Over the past few months, I've begun to notice a variety of parallel coordinate-like plots appearing on various online news outlets. As a visualisation researcher, this is obviously really exciting because parallel coordinates plots (often abbreviated to the unfortunate initialism PCP) are usually considered to be more suitable for analysis tasks rather than for disseminative tasks.
A tweet by the brilliant Andy Kirk (@visualisingdata) about parallel coordinates being used to show statistics on Olympic athletes made me realise that it's not just me noticing it. Andy in fact creates the rather nice notion that parallel coordinates plots have been suddenly released out of their academic cage and into the wild, ready for the general public.

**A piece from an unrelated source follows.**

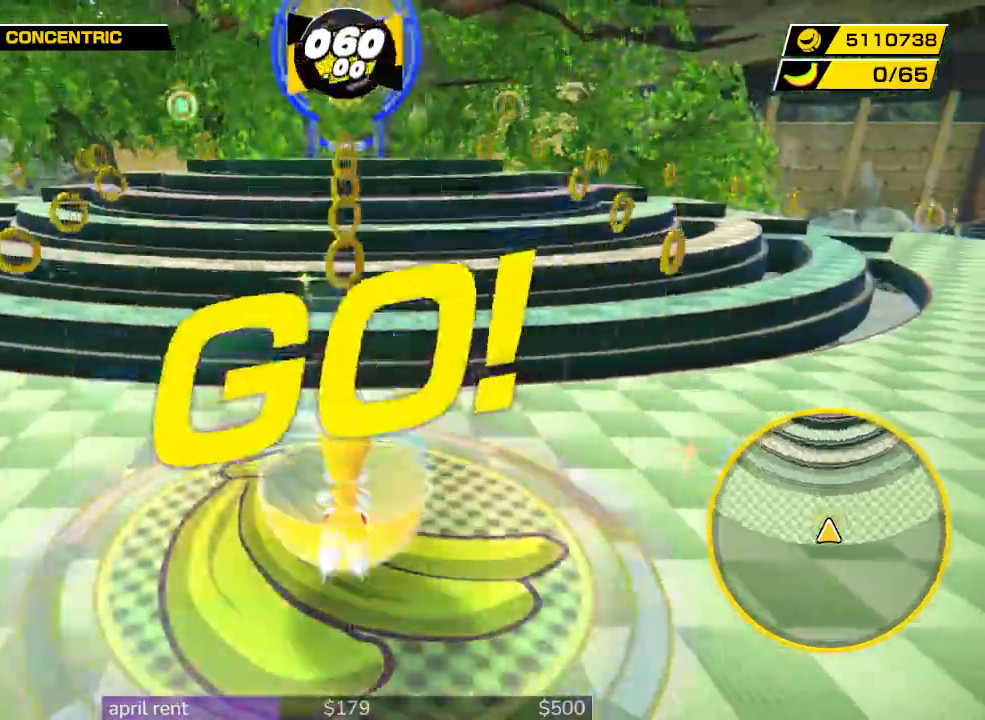
{"buttons": [], "left_stick": "up", "right_stick": "center", "button_events": []}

I quite liked that, and have
shamelessly stolen adapted the idea for the title of this post.
Who usually uses Parallel Coordinates Plots?
A key step in the design of a visualisation is figuring out the target audience, as this will dictate which representation and design choices one should be making. For example, the tasks of data analysis and data dissemination are very different. The former is more exploratory and hypothesis-driven, and the latter more driven by the need to 'get a message across' with as little requirement for interaction as is possible.
The usual target audience for a parallel coordinates plot (PCP) is a data analyst, who is tasked with discovering correlations and patterns within a dataset that spans many dimensions. PCPs are a great 'default' choice for these kinds of tasks, because they tend to quickly reveal the main patterns and trends within the data.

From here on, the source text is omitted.